In vivo performance of araQS. (A and B) Protein expression of E. coli(araQS) in zebrafish larvae. Fish larvae, immersed in a bacterial suspension for 2 h, were observed by using an inverted fluorescence microscope at different time intervals, and the corresponding number of bacteria in larvae was counted by coating LB agar plates with homogenized larvae at each time point. (C and D) Protein expression of E. coli(araQS) in adult zebrafish. The internal organs of 20 fish from each group were surgically extracted at different time intervals. The tissue samples were further analyzed by Western blotting using an antibody specific to Katushka, and the corresponding number of bacteria in adult zebrafish was counted by coating LB agar plates with the tissue samples.

FIG 4

In vitro performance of araQS in different bacterial hosts.
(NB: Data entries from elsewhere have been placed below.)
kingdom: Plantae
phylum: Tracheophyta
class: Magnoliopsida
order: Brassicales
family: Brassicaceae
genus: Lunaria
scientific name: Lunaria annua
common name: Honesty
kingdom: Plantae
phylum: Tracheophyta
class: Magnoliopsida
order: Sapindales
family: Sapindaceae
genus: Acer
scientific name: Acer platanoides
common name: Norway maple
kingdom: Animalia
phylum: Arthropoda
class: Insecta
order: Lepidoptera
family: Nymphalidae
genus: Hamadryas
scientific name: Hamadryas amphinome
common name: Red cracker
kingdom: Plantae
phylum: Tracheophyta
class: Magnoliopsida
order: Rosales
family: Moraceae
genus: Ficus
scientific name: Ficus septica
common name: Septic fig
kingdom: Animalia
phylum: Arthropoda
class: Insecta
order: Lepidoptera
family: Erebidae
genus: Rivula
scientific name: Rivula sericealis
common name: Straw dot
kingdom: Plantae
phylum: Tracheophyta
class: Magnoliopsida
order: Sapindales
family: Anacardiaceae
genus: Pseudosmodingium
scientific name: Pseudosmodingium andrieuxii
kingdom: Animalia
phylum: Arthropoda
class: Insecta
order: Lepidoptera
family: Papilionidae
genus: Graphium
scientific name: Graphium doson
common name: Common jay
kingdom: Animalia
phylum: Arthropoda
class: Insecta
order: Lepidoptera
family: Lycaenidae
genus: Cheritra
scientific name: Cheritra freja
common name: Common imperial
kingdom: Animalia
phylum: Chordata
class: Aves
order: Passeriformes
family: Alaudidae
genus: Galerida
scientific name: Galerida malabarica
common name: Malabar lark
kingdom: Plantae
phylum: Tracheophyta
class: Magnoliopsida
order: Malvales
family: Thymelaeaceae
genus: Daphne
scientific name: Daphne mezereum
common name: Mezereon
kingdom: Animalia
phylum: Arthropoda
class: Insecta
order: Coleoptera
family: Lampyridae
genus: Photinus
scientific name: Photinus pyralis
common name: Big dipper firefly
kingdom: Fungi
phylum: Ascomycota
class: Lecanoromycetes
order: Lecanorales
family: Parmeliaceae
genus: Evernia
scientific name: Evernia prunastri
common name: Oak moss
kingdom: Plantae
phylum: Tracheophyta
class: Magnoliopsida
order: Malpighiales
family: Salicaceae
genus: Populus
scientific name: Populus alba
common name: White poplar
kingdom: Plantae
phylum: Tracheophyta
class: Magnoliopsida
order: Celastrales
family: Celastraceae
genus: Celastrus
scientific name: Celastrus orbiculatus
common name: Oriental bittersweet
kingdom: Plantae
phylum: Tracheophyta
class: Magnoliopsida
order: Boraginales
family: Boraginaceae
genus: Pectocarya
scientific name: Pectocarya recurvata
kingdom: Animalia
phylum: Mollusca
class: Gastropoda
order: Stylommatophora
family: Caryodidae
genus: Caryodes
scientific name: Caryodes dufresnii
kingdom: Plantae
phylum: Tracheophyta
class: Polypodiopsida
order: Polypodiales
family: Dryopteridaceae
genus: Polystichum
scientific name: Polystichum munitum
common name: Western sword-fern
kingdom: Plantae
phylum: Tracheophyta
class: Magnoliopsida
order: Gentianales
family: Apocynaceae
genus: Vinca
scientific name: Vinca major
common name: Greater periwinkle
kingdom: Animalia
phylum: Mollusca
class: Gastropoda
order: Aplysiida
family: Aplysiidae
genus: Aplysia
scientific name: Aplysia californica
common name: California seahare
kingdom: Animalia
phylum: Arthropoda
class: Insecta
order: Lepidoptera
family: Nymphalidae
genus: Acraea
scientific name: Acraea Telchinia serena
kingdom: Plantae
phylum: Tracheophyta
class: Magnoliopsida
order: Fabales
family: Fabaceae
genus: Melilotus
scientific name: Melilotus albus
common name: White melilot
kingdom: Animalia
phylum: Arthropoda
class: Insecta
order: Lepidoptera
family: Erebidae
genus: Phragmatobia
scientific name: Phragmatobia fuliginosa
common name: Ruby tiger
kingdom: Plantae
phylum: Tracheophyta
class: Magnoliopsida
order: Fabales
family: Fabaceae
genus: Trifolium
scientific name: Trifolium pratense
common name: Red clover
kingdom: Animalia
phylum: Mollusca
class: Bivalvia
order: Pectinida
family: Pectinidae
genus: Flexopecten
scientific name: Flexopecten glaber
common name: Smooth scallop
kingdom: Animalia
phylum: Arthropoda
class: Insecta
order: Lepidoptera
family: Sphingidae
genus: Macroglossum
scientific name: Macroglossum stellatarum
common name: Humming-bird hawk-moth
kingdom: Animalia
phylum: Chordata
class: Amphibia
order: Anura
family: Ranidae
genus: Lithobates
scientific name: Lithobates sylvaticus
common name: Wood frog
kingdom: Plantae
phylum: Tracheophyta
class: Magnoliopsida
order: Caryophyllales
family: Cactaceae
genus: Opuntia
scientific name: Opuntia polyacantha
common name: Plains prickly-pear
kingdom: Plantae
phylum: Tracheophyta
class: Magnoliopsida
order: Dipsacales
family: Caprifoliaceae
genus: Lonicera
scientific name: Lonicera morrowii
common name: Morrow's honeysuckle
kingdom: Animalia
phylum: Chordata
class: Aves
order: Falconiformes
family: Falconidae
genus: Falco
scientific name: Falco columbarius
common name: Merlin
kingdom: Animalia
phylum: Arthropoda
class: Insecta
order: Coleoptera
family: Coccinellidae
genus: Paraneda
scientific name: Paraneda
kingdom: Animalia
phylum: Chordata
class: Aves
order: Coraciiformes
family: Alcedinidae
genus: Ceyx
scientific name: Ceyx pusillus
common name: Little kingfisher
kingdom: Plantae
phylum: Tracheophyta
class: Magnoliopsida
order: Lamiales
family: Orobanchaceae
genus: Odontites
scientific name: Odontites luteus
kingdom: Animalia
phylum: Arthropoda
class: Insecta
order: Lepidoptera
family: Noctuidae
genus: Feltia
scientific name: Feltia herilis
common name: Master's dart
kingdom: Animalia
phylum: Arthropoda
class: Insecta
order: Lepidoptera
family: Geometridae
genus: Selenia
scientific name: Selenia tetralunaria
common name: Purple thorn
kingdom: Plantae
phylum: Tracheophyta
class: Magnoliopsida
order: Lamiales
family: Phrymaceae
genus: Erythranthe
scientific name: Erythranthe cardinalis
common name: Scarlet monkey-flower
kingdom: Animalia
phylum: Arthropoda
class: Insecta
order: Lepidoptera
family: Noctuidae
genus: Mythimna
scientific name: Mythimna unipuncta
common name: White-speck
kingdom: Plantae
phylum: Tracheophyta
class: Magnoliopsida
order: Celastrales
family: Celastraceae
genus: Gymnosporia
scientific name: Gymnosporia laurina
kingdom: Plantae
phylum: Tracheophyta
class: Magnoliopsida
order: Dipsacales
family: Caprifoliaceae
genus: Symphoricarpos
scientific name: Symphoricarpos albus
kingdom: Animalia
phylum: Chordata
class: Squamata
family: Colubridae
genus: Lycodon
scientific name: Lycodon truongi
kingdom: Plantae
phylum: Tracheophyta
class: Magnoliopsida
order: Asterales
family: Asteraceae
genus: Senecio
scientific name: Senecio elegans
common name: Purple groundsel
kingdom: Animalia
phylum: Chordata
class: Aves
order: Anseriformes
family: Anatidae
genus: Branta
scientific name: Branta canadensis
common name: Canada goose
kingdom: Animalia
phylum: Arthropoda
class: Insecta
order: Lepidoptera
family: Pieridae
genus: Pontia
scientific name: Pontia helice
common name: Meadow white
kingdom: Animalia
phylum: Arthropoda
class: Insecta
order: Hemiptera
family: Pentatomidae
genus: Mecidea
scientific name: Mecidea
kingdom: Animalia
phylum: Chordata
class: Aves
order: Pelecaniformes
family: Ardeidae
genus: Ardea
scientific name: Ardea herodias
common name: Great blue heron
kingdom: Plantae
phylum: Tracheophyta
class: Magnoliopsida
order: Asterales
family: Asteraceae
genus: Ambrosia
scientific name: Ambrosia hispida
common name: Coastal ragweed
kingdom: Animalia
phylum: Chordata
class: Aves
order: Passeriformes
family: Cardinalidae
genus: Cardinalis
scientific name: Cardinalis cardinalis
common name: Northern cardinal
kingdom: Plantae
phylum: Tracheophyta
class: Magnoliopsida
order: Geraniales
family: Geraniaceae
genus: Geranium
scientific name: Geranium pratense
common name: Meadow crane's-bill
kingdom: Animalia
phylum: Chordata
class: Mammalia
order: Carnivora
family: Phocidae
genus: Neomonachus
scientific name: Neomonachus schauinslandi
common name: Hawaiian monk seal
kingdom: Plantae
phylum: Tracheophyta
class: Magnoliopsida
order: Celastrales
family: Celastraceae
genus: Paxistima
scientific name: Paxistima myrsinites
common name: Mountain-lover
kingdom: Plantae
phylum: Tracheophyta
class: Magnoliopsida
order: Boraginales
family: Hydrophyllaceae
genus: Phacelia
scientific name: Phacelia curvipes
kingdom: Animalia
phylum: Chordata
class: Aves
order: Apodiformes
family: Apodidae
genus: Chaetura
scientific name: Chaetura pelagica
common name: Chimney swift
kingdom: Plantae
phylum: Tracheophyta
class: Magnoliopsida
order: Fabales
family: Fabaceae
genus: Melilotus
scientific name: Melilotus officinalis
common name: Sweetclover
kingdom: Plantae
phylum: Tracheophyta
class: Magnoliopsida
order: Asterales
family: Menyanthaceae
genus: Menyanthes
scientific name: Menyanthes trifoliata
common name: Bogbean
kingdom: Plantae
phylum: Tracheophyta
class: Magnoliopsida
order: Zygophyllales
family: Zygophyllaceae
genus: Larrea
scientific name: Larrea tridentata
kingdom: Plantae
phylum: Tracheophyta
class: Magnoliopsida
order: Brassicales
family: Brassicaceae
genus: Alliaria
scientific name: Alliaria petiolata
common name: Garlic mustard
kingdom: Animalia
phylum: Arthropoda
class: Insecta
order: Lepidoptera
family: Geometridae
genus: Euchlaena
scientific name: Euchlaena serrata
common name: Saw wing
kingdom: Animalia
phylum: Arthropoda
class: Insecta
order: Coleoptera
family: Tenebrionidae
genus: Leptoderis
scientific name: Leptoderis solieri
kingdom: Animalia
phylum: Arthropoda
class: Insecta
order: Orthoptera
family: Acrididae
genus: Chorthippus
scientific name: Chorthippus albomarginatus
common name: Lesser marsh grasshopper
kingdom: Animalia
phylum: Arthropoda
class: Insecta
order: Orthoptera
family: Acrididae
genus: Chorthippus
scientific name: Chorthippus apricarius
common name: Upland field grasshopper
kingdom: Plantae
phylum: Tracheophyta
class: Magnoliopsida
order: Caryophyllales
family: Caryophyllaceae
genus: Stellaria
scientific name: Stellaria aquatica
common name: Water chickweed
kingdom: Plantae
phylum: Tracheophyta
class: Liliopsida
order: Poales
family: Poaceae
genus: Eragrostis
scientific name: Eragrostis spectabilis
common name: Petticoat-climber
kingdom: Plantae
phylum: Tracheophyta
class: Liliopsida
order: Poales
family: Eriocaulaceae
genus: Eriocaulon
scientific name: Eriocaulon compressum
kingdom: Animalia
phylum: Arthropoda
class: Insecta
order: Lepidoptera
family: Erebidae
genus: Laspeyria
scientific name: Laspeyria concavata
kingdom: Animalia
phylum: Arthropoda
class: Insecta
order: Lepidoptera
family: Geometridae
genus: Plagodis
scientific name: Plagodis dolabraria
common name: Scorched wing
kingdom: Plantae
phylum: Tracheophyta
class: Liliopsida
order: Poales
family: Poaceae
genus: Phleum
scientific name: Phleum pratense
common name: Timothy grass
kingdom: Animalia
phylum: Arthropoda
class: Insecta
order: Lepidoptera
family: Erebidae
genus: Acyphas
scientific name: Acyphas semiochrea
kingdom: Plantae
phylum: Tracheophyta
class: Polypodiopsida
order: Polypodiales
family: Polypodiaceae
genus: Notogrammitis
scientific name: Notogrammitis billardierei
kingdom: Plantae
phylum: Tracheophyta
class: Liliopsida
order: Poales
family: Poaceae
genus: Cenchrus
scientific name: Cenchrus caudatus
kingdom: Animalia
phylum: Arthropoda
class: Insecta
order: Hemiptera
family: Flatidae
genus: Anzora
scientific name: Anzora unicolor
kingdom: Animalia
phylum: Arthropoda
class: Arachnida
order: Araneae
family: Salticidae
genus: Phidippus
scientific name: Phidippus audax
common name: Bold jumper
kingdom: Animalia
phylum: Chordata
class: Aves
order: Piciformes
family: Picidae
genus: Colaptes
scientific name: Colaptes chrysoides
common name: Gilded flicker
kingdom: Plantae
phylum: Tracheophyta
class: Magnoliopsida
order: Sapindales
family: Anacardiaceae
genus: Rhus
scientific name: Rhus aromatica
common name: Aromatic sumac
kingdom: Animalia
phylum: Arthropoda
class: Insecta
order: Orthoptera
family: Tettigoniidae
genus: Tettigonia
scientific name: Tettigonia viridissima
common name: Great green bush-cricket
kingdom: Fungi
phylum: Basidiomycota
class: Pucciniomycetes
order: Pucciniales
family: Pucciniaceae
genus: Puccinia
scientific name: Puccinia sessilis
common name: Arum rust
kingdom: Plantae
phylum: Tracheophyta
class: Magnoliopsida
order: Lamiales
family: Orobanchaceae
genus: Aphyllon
The araQS plasmid was transformed into Edwardsiella tarda, Vibrio anguillarum, Salmonella Typhimurium, and Staphylococcus aureus, and the resultant recombinant bacterial hosts were cultivated in LB medium with or without the addition of arabinose. Simultaneously, the recombinant bacteria were cultivated in a fed-batch model to maintain the OD₆₀₀ below 0.3 by feeding fresh medium continuously. Each of the cultures was harvested and adjusted to an OD₆₀₀ of 1 for fluorescence detection at the indicated time points.

FIG 5

In vitro growth and in vivo colonization of QS3 and araQS. (A) Growth of E. tarda WED loaded with the QS3 or araQS plasmid in arabinose-rich medium. The blank plasmid pUTat was used as the control. (B) Counts of viable bacteria in zebrafish injected with plasmid-loaded WED strains (5 × 10⁴ CFU per tail) at 12, 24, and 48 h. Ten fish were set as a pool, and three parallel experiments were done. At the indicated time points, 10 fish from each group were randomly picked and homogenized, and the corresponding number of bacteria was counted by coating LB agar plates with homogenized fish.

FIG 6

Construction of the recombinant vector vaccine WED(araQS-G). (A) Plasmid construction of araQS-G. (B) Expression analysis of GAPDH in WED(araQS-G) by SDS-PAGE. Recombinant bacteria were cultivated under different conditions for 9 h. HCD, high cell density; LCD, low cell density; ara +, medium with arabinose added; ara −, arabinose-free medium; M, protein molecular marker.